Recovery of transplantable organs after cardiac or circulatory death: Transforming the paradigm for the ethics of organ donation
- Equal contributors
1 Department of Physical Medicine and Rehabilitation, Mayo Clinic Hospital, 5777 East Mayo Boulevard, Phoenix, Arizona, 85054, USA
2 Department of Critical Care Medicine, Mayo Clinic Hospital, 5777 East Mayo Boulevard, Phoenix, Arizona, 85054, USA
3 Department of Biomedical Ethics and Medical Humanities Program, College of Medicine-Phoenix, University of Arizona and Department of Philosophy, Arizona State University, 300 East University Drive, Tempe, Arizona, 85287, USA
Philosophy, Ethics, and Humanities in Medicine 2007, 2:8 doi:10.1186/1747-5341-2-8Published: 22 May 2007
Organ donation after cardiac or circulatory death (DCD) has been introduced to increase the supply of transplantable organs. In this paper, we argue that the recovery of viable organs useful for transplantation in DCD is not compatible with the dead donor rule and we explain the consequential ethical and legal ramifications. We also outline serious deficiencies in the current consent process for DCD with respect to disclosure of necessary elements for voluntary informed decision making and respect for the donor's autonomy.
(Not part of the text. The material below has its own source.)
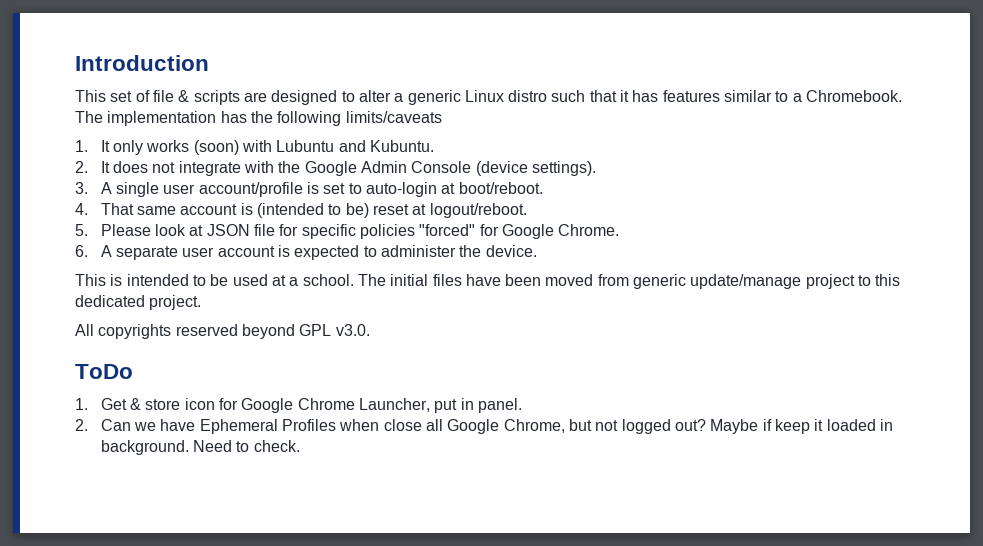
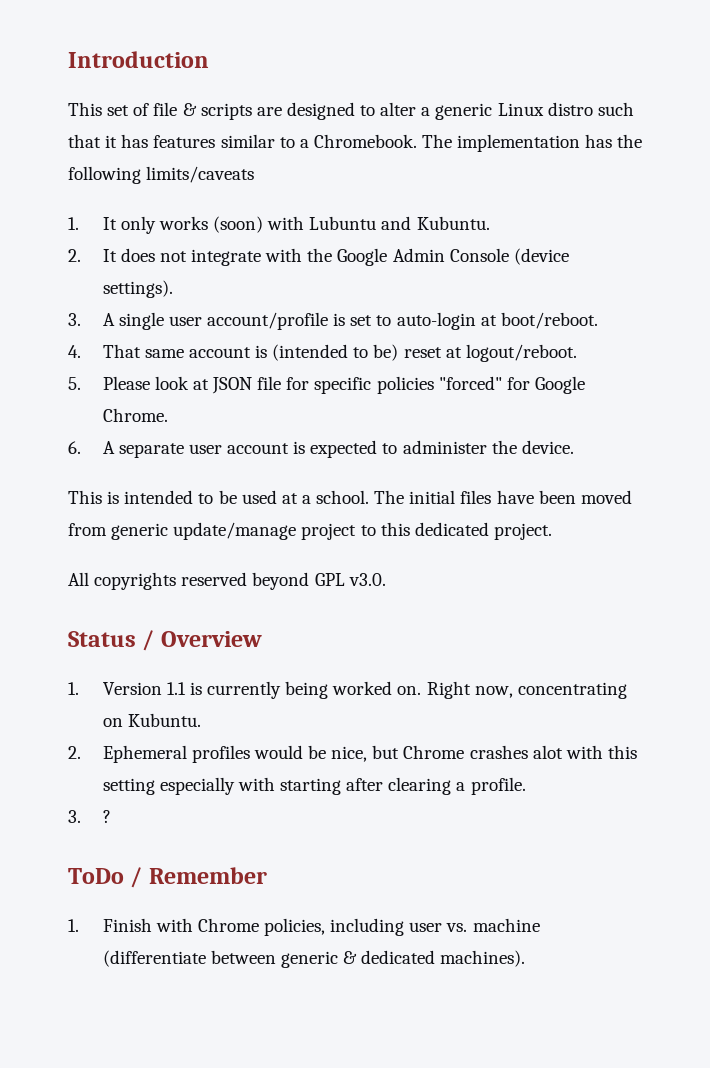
[75,364,133,379] [75,398,522,413] [75,419,893,434] [100,440,300,455] ToDo // 1. Get & store icon for Google Chrome Launcher, put in panel. // 2. Can we have Ephemeral Profiles when close all Google Chrome, but not logged out? Maybe if keep it loaded in background. Need to check. -> [68,630,262,651] [68,681,627,699] [102,713,201,727] [68,745,637,763] [102,777,526,795] [68,810,111,823] [68,867,267,888] [68,918,540,936] [102,950,526,968] Status / Overview // 1. Version 1.1 is currently being worked on. Right now, concentrating on Kubuntu. // 2. Ephemeral profiles would be nice, but Chrome crashes alot with this setting especially with starting after clearing a profile. // 3. ? // ToDo / Remember // 1. Finish with Chrome policies, including user vs. machine (differentiate between generic & dedicated machines).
We compare two alternative proposals for increasing organ donation consent in society: presumed consent and mandated choice. We conclude that proceeding with the recovery of transplantable organs from decedents requires a paradigm change in the ethics of organ donation. The paradigm change to ensure the legitimacy of DCD practice must include: (1) societal agreement on abandonment of the dead donor rule, (2) legislative revisions reflecting abandonment of the dead donor rule, and (3) requirement of mandated choice to facilitate individual participation in organ donation and to ensure that decisions to participate are made in compliance with the societal values of respect for autonomy and self-determination.